**FRAGMENTO**
================

Simone de Beauvoir reflexionó en La vejez sobre cómo enfrentamos ciertos fenómenos inevitables de la naturaleza. “Es imposible enfadarse con un huracán, un terremoto o con la vejez”, escribió, recordándonos que hay fuerzas que escapan a nuestro control. Tal vez sea esa misma sensación de impotencia la que nos lleva a pasar de puntillas sobre los titulares de desastres climáticos, mientras que asuntos como la obsesión de Donald Trump con Groenlandia permanecen más tiempo en la conversación pública.
La propuesta de Trump de comprar Groenlandia puede parecer una anécdota, pero revela hasta qué punto las decisiones políticas, económicas y ambientales están entrelazadas en un sistema global cada vez más desequilibrado.
¿Podría Groenlandia, de algún modo, apagar los incendios de California? La pregunta parece absurda y un tanto descabellada, pero no lo es tanto si examinamos los hilos invisibles que unen el cambio climático, la geopolítica y la economía mundial. En un planeta donde todo está conectado, cada pieza encaja en un puzzle que nos afecta a todos.
Groenlandia: el nuevo objetivo de Trump
En un giro sorprendente, Donald Trump ha vuelto a poner en el centro del debate su controvertida propuesta de adquirir Groenlandia, una isla rica en recursos naturales y estratégicamente ubicada en el Ártico. Durante las últimas semanas antes de su regreso a la Casa Blanca, Trump ha declarado que la adquisición de Groenlandia es una «necesidad absoluta» para la seguridad nacional de Estados Unidos. Este esfuerzo forma parte de lo que algunos medios han llamado su ambiciosa y polémica «agenda de anexión», que también incluye recuperar el Canal de Panamá y explorar la posibilidad de presionar a Canadá para integrarse como el estado 51.
Trump argumenta que Groenlandia es clave para contrarrestar la creciente influencia de China, que en los últimos años ha intensificado sus esfuerzos por aumentar su presencia económica y estratégica en la región ártica. Con grandes reservas de minerales críticos y una ubicación que permite un control privilegiado sobre las rutas del Atlántico Norte, Groenlandia se presenta como un activo estratégico crucial para Estados Unidos. Sin embargo, este enfoque extractivista ignora las profundas implicaciones ambientales y climáticas de la explotación intensiva de recursos en una región ya vulnerable al cambio climático.
La insistencia de Trump en este tema ha generado reacciones polarizadas. Mientras que algunos aliados republicanos aplauden la propuesta como parte de una estrategia geopolítica audaz, otros la consideran una provocación más destinada a desviar la atención de cuestiones internas más urgentes. Por su parte, en Groenlandia, los líderes locales y la población han rechazado rotundamente la idea, dejando claro que no están interesados en abandonar su histórica relación con Dinamarca. «No podemos ser comprados», enfatizan los residentes, subrayando su compromiso con su soberanía y su modelo de desarrollo sostenible.

================

**MATERIAL PROPORCIONADO**

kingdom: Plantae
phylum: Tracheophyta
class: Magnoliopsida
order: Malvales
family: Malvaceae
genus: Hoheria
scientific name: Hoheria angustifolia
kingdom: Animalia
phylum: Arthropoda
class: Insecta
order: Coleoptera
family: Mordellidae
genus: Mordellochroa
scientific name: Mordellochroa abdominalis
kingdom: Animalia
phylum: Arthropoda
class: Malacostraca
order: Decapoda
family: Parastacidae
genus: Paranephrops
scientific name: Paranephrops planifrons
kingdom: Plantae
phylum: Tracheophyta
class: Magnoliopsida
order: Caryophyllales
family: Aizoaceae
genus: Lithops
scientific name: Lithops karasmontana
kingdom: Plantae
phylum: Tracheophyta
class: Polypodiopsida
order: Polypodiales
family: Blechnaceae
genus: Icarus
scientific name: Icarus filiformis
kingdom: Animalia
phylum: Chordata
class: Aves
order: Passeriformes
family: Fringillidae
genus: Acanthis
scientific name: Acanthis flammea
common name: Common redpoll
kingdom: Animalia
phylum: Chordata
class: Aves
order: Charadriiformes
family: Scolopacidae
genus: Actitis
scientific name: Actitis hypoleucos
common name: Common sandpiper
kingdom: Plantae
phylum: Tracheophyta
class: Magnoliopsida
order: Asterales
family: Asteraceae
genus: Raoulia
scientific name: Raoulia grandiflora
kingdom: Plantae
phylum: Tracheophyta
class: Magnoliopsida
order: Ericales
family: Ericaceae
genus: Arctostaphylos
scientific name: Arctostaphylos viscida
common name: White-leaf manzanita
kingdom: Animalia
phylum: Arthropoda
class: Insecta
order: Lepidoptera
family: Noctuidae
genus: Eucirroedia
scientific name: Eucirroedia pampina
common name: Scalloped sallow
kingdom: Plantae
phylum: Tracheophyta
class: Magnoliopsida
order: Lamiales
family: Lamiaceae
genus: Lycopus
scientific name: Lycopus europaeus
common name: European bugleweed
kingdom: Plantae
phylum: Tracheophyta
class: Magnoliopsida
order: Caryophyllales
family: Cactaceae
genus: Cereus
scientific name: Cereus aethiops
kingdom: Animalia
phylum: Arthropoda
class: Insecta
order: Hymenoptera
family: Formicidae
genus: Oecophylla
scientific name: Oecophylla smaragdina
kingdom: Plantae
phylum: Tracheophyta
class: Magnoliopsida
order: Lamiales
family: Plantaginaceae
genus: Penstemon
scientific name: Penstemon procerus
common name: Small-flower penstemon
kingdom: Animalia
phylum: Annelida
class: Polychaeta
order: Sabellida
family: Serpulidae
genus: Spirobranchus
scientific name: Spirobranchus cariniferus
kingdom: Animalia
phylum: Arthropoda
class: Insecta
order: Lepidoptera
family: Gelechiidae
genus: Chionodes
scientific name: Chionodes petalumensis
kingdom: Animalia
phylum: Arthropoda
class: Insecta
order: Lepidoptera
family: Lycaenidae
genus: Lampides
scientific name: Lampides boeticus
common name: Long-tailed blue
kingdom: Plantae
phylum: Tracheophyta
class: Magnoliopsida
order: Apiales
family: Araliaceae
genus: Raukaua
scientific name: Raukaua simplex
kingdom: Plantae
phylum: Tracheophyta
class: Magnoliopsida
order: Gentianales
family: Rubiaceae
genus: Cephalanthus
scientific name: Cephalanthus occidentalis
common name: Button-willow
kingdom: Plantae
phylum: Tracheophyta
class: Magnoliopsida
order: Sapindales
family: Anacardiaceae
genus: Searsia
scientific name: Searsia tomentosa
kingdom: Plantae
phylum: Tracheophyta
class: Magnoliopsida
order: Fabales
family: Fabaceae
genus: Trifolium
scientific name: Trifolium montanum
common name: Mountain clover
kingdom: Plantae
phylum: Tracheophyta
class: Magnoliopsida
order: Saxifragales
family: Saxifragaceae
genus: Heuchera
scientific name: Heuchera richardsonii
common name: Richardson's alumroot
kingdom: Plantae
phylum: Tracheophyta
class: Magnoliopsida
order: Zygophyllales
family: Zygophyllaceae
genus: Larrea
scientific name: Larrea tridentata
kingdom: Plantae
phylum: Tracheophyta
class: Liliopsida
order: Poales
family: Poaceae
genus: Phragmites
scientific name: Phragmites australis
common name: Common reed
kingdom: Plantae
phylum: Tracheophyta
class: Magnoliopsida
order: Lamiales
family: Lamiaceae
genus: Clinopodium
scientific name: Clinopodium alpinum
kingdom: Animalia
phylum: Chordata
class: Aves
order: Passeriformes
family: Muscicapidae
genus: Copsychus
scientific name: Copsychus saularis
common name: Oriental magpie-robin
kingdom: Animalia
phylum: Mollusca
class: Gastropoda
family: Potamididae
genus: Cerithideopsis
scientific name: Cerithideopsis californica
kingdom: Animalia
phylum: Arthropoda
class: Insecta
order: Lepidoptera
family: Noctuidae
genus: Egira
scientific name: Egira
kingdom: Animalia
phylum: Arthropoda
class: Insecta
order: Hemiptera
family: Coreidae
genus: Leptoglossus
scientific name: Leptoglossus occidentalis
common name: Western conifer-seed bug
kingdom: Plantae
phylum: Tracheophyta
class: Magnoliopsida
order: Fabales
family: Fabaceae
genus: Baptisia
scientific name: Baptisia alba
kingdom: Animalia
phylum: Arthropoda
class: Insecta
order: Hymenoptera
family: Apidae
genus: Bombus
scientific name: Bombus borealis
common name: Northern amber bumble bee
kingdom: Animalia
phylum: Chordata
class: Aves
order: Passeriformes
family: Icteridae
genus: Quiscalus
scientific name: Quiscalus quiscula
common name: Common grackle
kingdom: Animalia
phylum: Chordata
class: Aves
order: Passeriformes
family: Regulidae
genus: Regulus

================

**QUÉ HACER**
a) Copia del fragmento sobre Groenlandia el pasaje que va desde "Simone de Beauvoir" hasta "la conversación pública.".
b) Según el fragmento sobre Groenlandia, ¿con qué expresión calificó Trump la adquisición de la isla?
c) Enumera los objetivos que, según el fragmento sobre Groenlandia, forman parte de la llamada «agenda de anexión» de Trump.

**RESPUESTAS**
a)
Simone de Beauvoir reflexionó en La vejez sobre cómo enfrentamos ciertos fenómenos inevitables de la naturaleza. “Es imposible enfadarse con un huracán, un terremoto o con la vejez”, escribió, recordándonos que hay fuerzas que escapan a nuestro control. Tal vez sea esa misma sensación de impotencia la que nos lleva a pasar de puntillas sobre los titulares de desastres climáticos, mientras que asuntos como la obsesión de Donald Trump con Groenlandia permanecen más tiempo en la conversación pública.

b) La calificó como una «necesidad absoluta» para la seguridad nacional de Estados Unidos.

c)
- Adquirir Groenlandia
- Recuperar el Canal de Panamá
- Explorar la posibilidad de presionar a Canadá para integrarse como el estado 51